RNA extraction and construction of cDNA library
Total RNA was extracted from frozen leaves of 9 plants of three independent biological replicates with rnaprep plant Kit (tlangen biotechnology Beijing) according to the instructions of the kit. The purity, concentration and integrity of RNA samples were detected by nanodrop and Agilent 2100 Bioanalyzer (Agilent Technologies, Inc.). Adaptor sequences and low quality reads were removed, mRNA was enriched by oligo (dT) beads and then cleaved into short fragments using fragmentation buffer. Using mRNA as template, the first cDNA strand was synthesized by random hexamers, the second cDNA was synthesized by buffer, dNTPs, RNase H and DNA polymerase I, the cDNA was purified by AMPureXPbeads, the purified double cDNA was repaired at the end, followed by the addition of poly-(A) tails and ligation to Illumina sequencing adapters, and then the fragment size was selected by AMPure XPbeads. Finally, the cDNA library was obtained by PCR enrichment. After the sample was tested to be qualified, the library was constructed. High quality clean data of 211.64 GB was obtained, and the percentage of base Q30 reached 90.53% (Table 3). The clean data were combined in order to obtain the single gene library of the species. Through the assembly of Trinity software, 324081 transcripts and 142191 single genes were obtained (Table 4).
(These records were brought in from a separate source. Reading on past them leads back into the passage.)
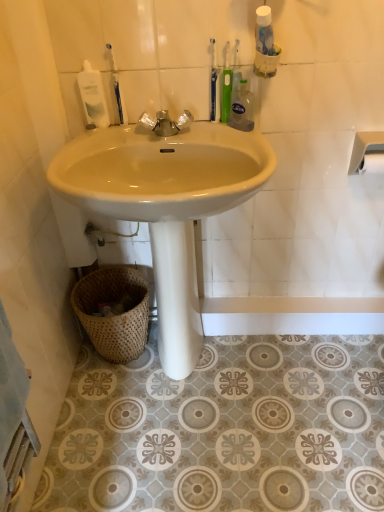
You are a GUI agent. You are given a task and a screenshot of the screen. Output one action in this format:
    pyautogui.click(x=<x>, y=<y>)
    Task: Click on the free spot in front of green plastic toothbrush at upper center, which is the 4th toothbrush from left to right
    This screenshot has width=384, height=512.
    Given the screenshot: What is the action you would take?
    pyautogui.click(x=239, y=139)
Differentially expressed genes (DEGs) analysis
BowTie software was used to compare sequencing reads and UniGene library sequences, while RSEM was used to estimate their combined expression levels[38]. Fragments Per Kilobase of transcript per Million mapped reads (FPKM) were used to represent the expression abundance of the corresponding UniGene sequences. The log2 (fold change) ≥ 1 and the false discovery rate (FDR) < 0.05 thresholds were used to obtain statistically significant gene expression differences.
Statistical analyses
The data were analyzed by Excel and spass16.0 software with mean ± standard error. One way ANOVA was used to compare the differences. Duncan's method was used to test the difference of wax content between varieties and treatments. We defined significance at P < 0.05.